Democratize. At the University of New Mexico, we have passionate young scientists, physicians, nurses, and pharmacists in training. Our College of Pharmacy has a Generation Rx club that routinely provides outreach on substance use issues. My graduate students Jessica Begay, Russell Hunter, and Tamara Young have joined me in the talks with middle and high school students. They are extremely enthusiastic, knowledgeable, and far more relatable to the students in the audience than me. In a state as big and sparsely populated as New Mexico, help is required to reach the rural and frontier communities, so outreach efforts utilizing our graduate and professional trainees is a perfect way to provide the personal touch, as well as further develop our future health care professionals as advocates and educators.

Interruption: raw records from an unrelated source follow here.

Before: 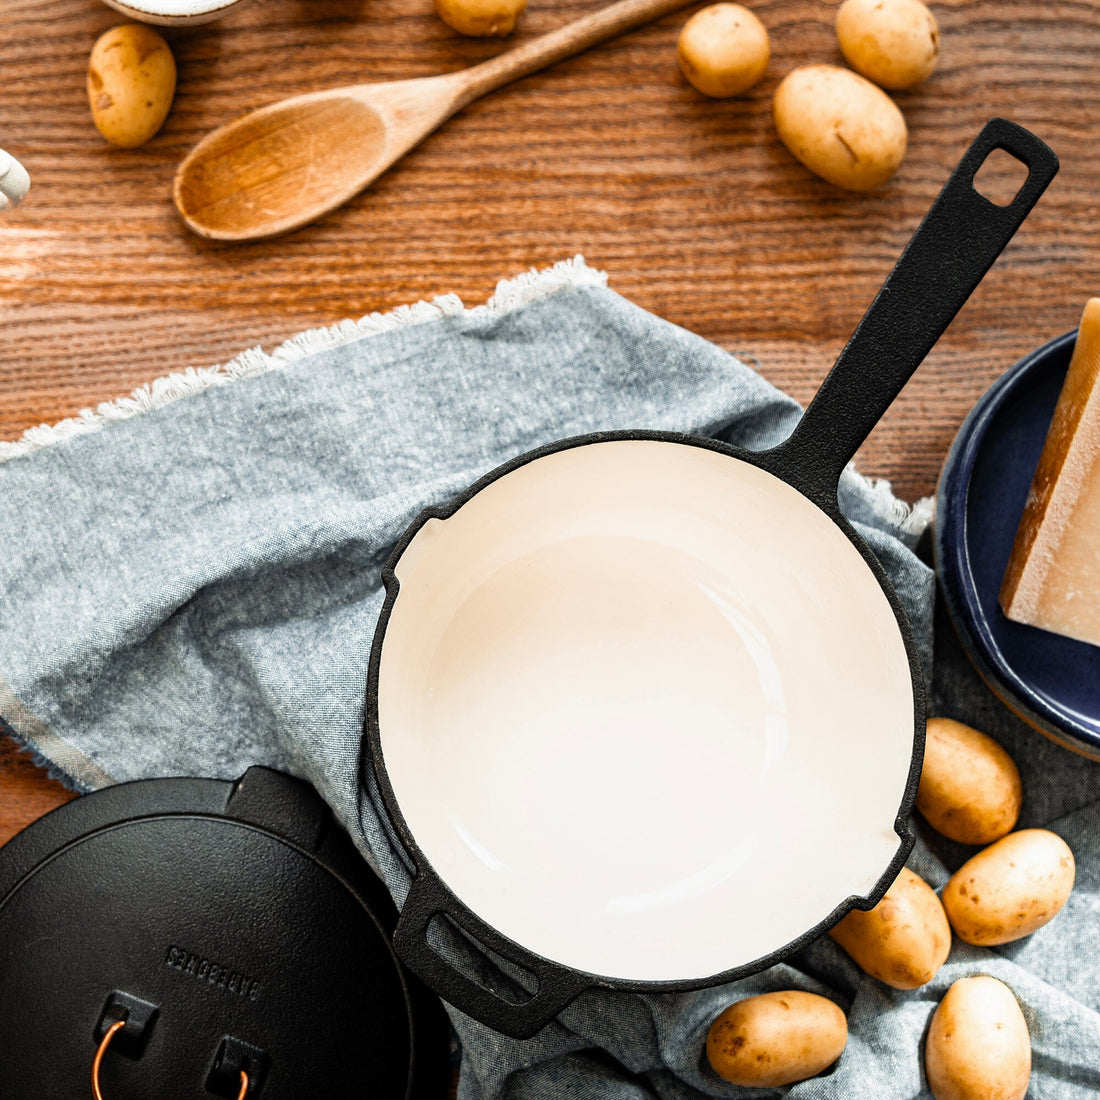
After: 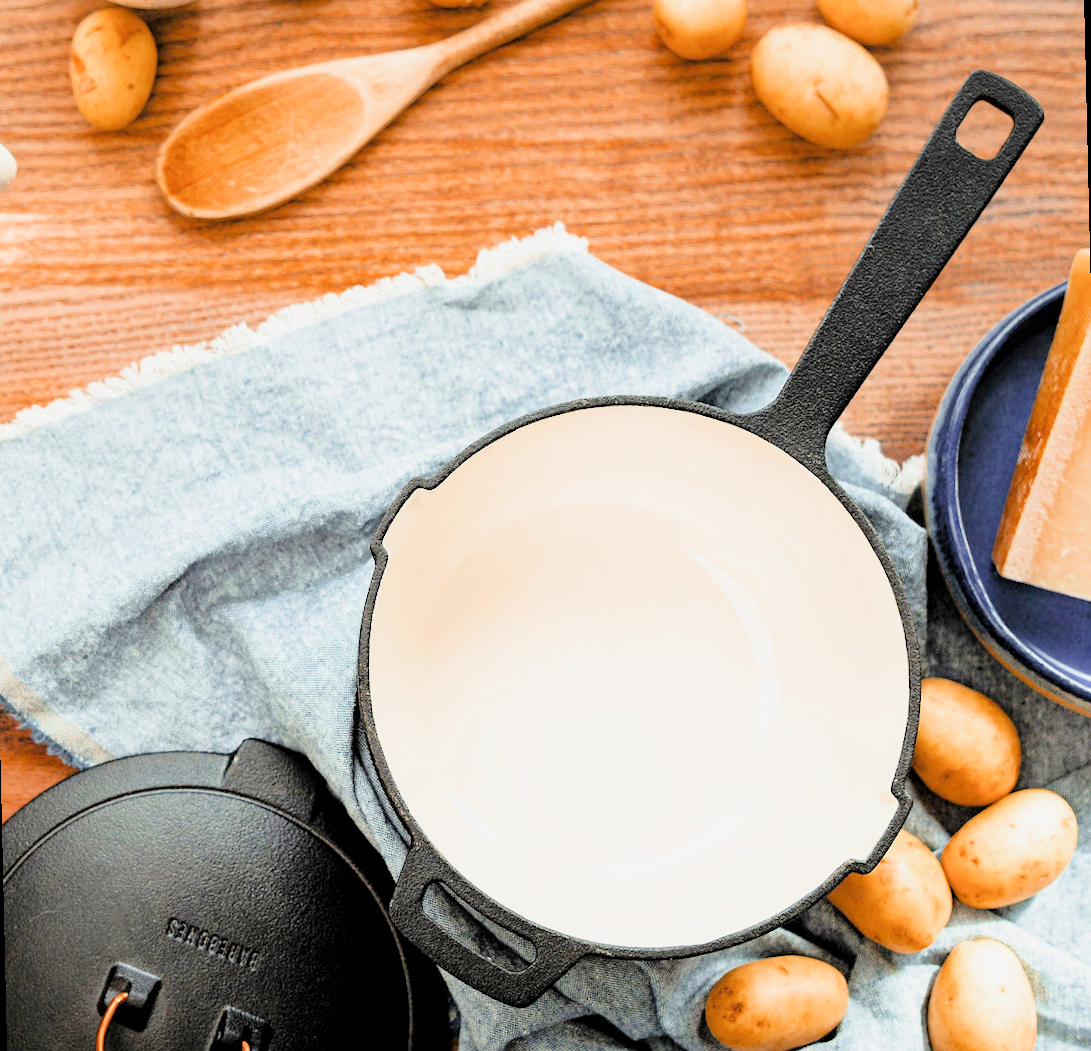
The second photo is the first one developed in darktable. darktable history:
filmic rgb: middle gray luminance 3.44%, black relative exposure -5.92 EV, white relative exposure 6.33 EV, threshold 6 EV, dynamic range scaling 22.4%, target black luminance 0%, hardness 2.33, latitude 45.85%, contrast 0.78, highlights saturation mix 100%, shadows ↔ highlights balance 0.033%, add noise in highlights 0, preserve chrominance max RGB, color science v3 (2019), use custom middle-gray values true, iterations of high-quality reconstruction 0, contrast in highlights soft, enable highlight reconstruction true
rotate and perspective: rotation -1.32°, lens shift (horizontal) -0.031, crop left 0.015, crop right 0.985, crop top 0.047, crop bottom 0.982
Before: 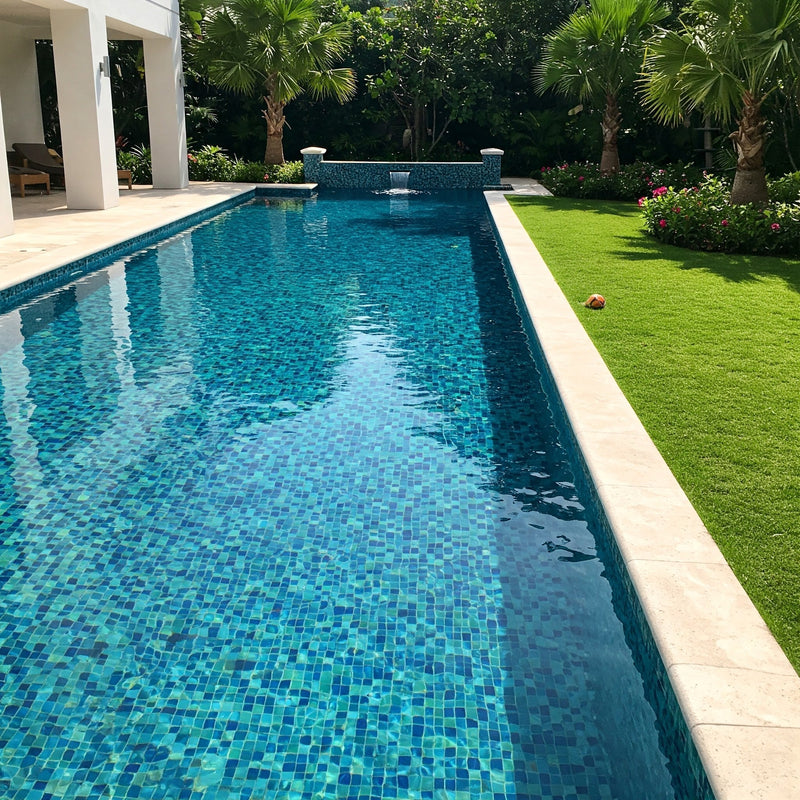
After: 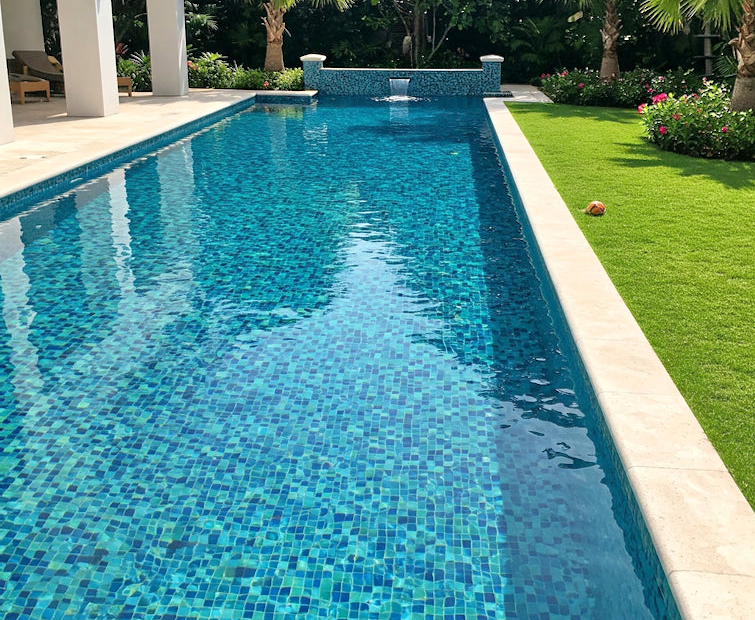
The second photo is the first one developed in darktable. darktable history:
tone equalizer: -7 EV 0.142 EV, -6 EV 0.617 EV, -5 EV 1.14 EV, -4 EV 1.31 EV, -3 EV 1.18 EV, -2 EV 0.6 EV, -1 EV 0.168 EV
crop and rotate: angle 0.037°, top 11.693%, right 5.47%, bottom 10.714%
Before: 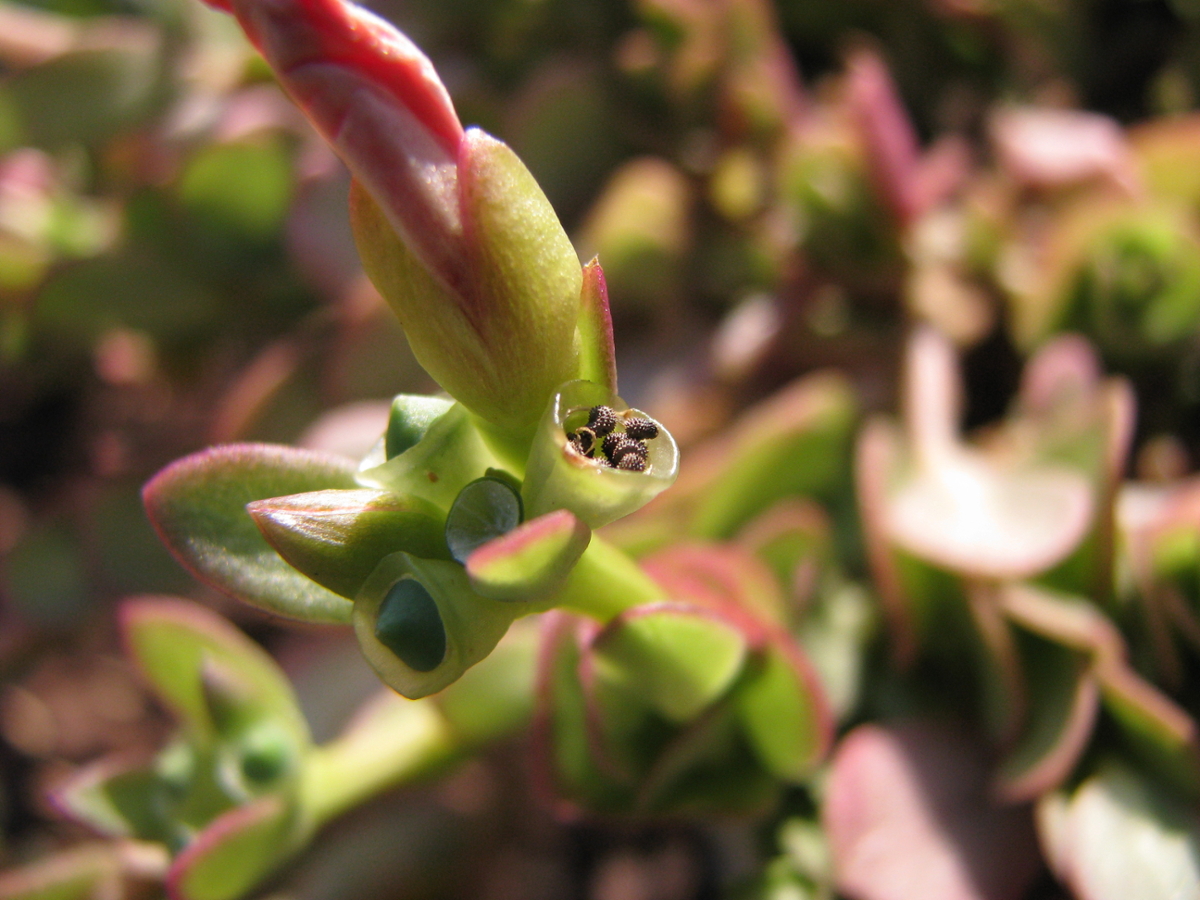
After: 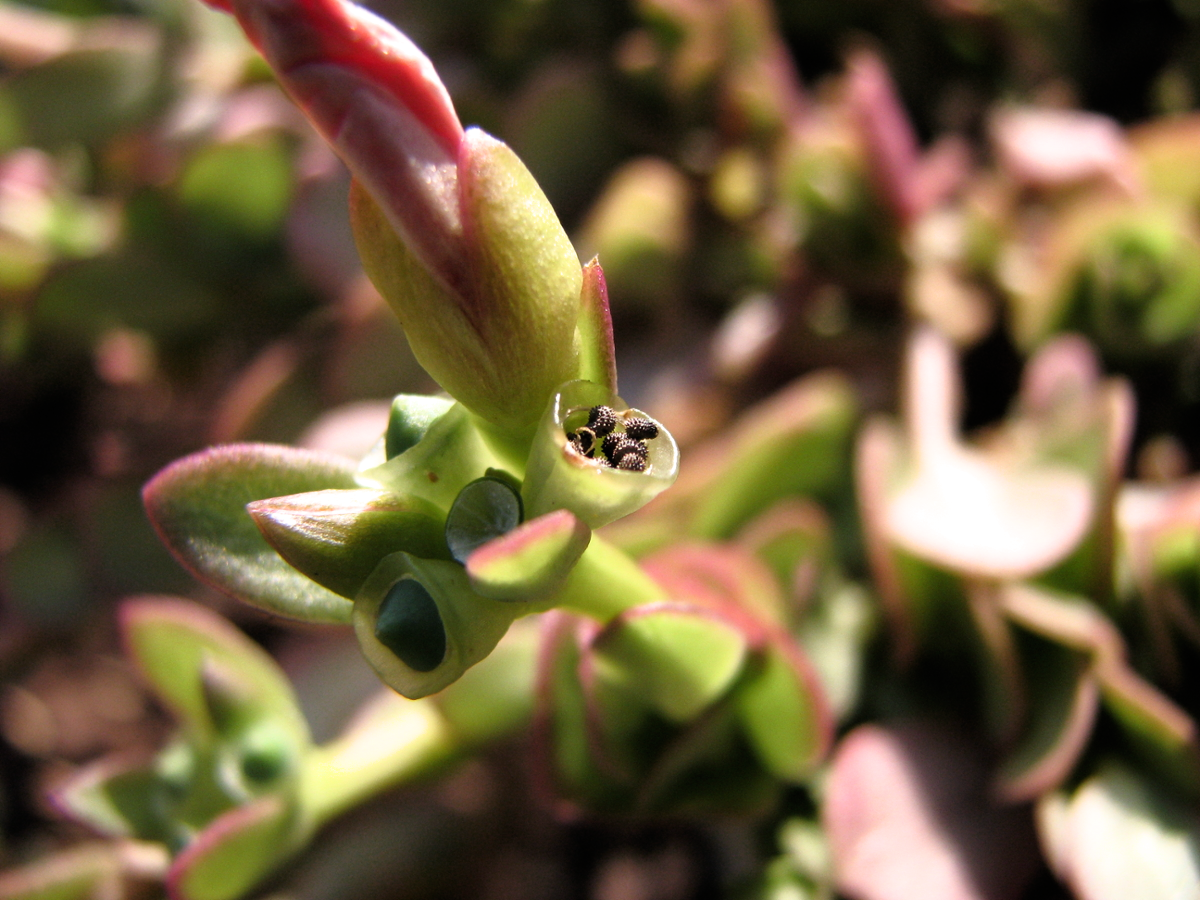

My graduate students and I all agreed that “cheese” was the “most right” answer to the question about addiction. In the back of the room a teacher held his cell phone aloft like Excalibur and unwittingly helped us make the perfect segue to digital addiction and misuse of data. The middle school students seemed to be concerned about the health effects of vaping, but the high school students have been consistently more perturbed by the idea of having their data—and privacy—invaded.
Bringing the graduate students helped bridge a gap in communication and trust. High school students responded well to these highly educated young adults. They also helped with the lay language and conveyed personal experiences that touched home for students. My students wanted to be there and their compassion for the students was evident.
Being there in person conveyed how much we care, which is something all the information on the internet will never do.